Extracted records:
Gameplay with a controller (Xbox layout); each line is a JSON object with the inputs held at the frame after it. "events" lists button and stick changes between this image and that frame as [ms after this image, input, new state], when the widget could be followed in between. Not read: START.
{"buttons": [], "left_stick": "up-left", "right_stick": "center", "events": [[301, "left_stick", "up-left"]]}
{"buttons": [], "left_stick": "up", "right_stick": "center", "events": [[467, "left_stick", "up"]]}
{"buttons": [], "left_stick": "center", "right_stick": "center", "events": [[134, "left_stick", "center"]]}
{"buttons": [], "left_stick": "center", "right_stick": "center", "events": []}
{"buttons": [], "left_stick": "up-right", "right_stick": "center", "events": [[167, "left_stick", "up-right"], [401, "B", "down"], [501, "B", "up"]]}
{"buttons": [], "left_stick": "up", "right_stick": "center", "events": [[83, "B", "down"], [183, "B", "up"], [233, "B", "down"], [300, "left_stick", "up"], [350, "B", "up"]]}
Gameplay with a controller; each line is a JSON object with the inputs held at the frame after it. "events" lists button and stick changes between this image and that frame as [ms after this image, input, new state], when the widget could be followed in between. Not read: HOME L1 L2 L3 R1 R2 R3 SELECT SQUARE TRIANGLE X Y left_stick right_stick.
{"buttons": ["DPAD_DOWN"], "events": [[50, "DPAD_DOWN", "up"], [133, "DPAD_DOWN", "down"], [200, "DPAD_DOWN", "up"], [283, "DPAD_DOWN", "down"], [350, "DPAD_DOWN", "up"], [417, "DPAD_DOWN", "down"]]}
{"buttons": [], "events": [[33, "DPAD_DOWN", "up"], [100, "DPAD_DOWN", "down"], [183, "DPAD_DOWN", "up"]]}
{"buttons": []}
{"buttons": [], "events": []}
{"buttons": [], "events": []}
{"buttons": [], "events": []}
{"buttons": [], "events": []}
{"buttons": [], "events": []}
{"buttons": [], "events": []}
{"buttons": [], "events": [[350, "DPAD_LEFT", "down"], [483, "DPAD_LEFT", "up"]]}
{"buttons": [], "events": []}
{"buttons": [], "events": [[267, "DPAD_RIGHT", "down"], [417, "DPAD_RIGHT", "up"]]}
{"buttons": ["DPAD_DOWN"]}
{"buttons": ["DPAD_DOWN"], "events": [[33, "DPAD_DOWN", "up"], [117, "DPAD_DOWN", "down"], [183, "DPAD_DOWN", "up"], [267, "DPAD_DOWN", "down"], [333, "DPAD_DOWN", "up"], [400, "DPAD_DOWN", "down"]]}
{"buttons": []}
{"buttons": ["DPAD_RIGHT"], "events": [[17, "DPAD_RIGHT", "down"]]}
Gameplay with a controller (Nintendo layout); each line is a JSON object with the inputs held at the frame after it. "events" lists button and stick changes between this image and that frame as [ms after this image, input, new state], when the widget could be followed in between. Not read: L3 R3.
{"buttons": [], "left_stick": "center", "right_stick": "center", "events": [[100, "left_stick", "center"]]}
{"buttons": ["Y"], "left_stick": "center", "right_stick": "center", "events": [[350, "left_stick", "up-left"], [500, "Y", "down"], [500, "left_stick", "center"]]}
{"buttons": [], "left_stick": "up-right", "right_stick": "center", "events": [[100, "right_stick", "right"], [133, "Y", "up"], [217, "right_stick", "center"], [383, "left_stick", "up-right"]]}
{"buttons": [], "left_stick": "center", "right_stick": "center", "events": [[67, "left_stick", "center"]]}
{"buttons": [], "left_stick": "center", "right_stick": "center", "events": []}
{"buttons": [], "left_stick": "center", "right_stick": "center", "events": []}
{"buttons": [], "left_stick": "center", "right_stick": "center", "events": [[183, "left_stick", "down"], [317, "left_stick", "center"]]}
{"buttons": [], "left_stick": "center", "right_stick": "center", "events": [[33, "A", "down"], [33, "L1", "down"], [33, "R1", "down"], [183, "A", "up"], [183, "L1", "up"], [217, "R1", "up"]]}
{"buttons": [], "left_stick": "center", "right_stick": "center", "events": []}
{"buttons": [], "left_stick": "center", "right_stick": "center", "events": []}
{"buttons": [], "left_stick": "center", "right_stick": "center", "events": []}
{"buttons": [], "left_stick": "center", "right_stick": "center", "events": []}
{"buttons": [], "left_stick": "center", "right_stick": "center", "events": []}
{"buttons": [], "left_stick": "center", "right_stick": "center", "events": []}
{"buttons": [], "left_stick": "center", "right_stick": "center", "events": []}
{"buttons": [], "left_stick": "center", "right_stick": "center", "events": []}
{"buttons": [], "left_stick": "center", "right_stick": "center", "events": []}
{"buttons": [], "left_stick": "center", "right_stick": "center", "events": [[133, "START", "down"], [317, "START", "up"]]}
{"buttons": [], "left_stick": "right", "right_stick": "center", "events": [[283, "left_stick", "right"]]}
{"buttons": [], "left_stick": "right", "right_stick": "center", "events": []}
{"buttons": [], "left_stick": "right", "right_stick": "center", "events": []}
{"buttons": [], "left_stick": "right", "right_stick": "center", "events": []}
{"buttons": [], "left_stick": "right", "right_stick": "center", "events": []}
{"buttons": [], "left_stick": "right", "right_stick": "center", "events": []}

Goal of the exercise: Transcribe the data in full, keeping every character.

Solution to the exercise:
Gameplay with a controller (Xbox layout); each line is a JSON object with the inputs held at the frame after it. "events" lists button and stick changes between this image and that frame as [ms after this image, input, new state], when the widget could be followed in between. Not read: START.
{"buttons": [], "left_stick": "up-left", "right_stick": "center", "events": [[301, "left_stick", "up-left"]]}
{"buttons": [], "left_stick": "up", "right_stick": "center", "events": [[467, "left_stick", "up"]]}
{"buttons": [], "left_stick": "center", "right_stick": "center", "events": [[134, "left_stick", "center"]]}
{"buttons": [], "left_stick": "center", "right_stick": "center", "events": []}
{"buttons": [], "left_stick": "up-right", "right_stick": "center", "events": [[167, "left_stick", "up-right"], [401, "B", "down"], [501, "B", "up"]]}
{"buttons": [], "left_stick": "up", "right_stick": "center", "events": [[83, "B", "down"], [183, "B", "up"], [233, "B", "down"], [300, "left_stick", "up"], [350, "B", "up"]]}
Gameplay with a controller; each line is a JSON object with the inputs held at the frame after it. "events" lists button and stick changes between this image and that frame as [ms after this image, input, new state], when the widget could be followed in between. Not read: HOME L1 L2 L3 R1 R2 R3 SELECT SQUARE TRIANGLE X Y left_stick right_stick.
{"buttons": ["DPAD_DOWN"], "events": [[50, "DPAD_DOWN", "up"], [133, "DPAD_DOWN", "down"], [200, "DPAD_DOWN", "up"], [283, "DPAD_DOWN", "down"], [350, "DPAD_DOWN", "up"], [417, "DPAD_DOWN", "down"]]}
{"buttons": [], "events": [[33, "DPAD_DOWN", "up"], [100, "DPAD_DOWN", "down"], [183, "DPAD_DOWN", "up"]]}
{"buttons": []}
{"buttons": [], "events": []}
{"buttons": [], "events": []}
{"buttons": [], "events": []}
{"buttons": [], "events": []}
{"buttons": [], "events": []}
{"buttons": [], "events": []}
{"buttons": [], "events": [[350, "DPAD_LEFT", "down"], [483, "DPAD_LEFT", "up"]]}
{"buttons": [], "events": []}
{"buttons": [], "events": [[267, "DPAD_RIGHT", "down"], [417, "DPAD_RIGHT", "up"]]}
{"buttons": ["DPAD_DOWN"]}
{"buttons": ["DPAD_DOWN"], "events": [[33, "DPAD_DOWN", "up"], [117, "DPAD_DOWN", "down"], [183, "DPAD_DOWN", "up"], [267, "DPAD_DOWN", "down"], [333, "DPAD_DOWN", "up"], [400, "DPAD_DOWN", "down"]]}
{"buttons": []}
{"buttons": ["DPAD_RIGHT"], "events": [[17, "DPAD_RIGHT", "down"]]}
Gameplay with a controller (Nintendo layout); each line is a JSON object with the inputs held at the frame after it. "events" lists button and stick changes between this image and that frame as [ms after this image, input, new state], when the widget could be followed in between. Not read: L3 R3.
{"buttons": [], "left_stick": "center", "right_stick": "center", "events": [[100, "left_stick", "center"]]}
{"buttons": ["Y"], "left_stick": "center", "right_stick": "center", "events": [[350, "left_stick", "up-left"], [500, "Y", "down"], [500, "left_stick", "center"]]}
{"buttons": [], "left_stick": "up-right", "right_stick": "center", "events": [[100, "right_stick", "right"], [133, "Y", "up"], [217, "right_stick", "center"], [383, "left_stick", "up-right"]]}
{"buttons": [], "left_stick": "center", "right_stick": "center", "events": [[67, "left_stick", "center"]]}
{"buttons": [], "left_stick": "center", "right_stick": "center", "events": []}
{"buttons": [], "left_stick": "center", "right_stick": "center", "events": []}
{"buttons": [], "left_stick": "center", "right_stick": "center", "events": [[183, "left_stick", "down"], [317, "left_stick", "center"]]}
{"buttons": [], "left_stick": "center", "right_stick": "center", "events": [[33, "A", "down"], [33, "L1", "down"], [33, "R1", "down"], [183, "A", "up"], [183, "L1", "up"], [217, "R1", "up"]]}
{"buttons": [], "left_stick": "center", "right_stick": "center", "events": []}
{"buttons": [], "left_stick": "center", "right_stick": "center", "events": []}
{"buttons": [], "left_stick": "center", "right_stick": "center", "events": []}
{"buttons": [], "left_stick": "center", "right_stick": "center", "events": []}
{"buttons": [], "left_stick": "center", "right_stick": "center", "events": []}
{"buttons": [], "left_stick": "center", "right_stick": "center", "events": []}
{"buttons": [], "left_stick": "center", "right_stick": "center", "events": []}
{"buttons": [], "left_stick": "center", "right_stick": "center", "events": []}
{"buttons": [], "left_stick": "center", "right_stick": "center", "events": []}
{"buttons": [], "left_stick": "center", "right_stick": "center", "events": [[133, "START", "down"], [317, "START", "up"]]}
{"buttons": [], "left_stick": "right", "right_stick": "center", "events": [[283, "left_stick", "right"]]}
{"buttons": [], "left_stick": "right", "right_stick": "center", "events": []}
{"buttons": [], "left_stick": "right", "right_stick": "center", "events": []}
{"buttons": [], "left_stick": "right", "right_stick": "center", "events": []}
{"buttons": [], "left_stick": "right", "right_stick": "center", "events": []}
{"buttons": [], "left_stick": "right", "right_stick": "center", "events": []}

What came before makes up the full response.